[Material to process]
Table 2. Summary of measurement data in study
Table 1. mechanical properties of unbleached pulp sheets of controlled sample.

...

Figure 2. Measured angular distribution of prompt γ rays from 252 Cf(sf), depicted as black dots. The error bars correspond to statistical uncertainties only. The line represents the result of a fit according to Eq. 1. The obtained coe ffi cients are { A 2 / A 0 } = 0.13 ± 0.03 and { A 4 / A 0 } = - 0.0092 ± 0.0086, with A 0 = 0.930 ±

[Your goal] Please return every line of the records above that contains the word "Table".

[Exercise output]
Table 2. Summary of measurement data in study
Table 1. mechanical properties of unbleached pulp sheets of controlled sample.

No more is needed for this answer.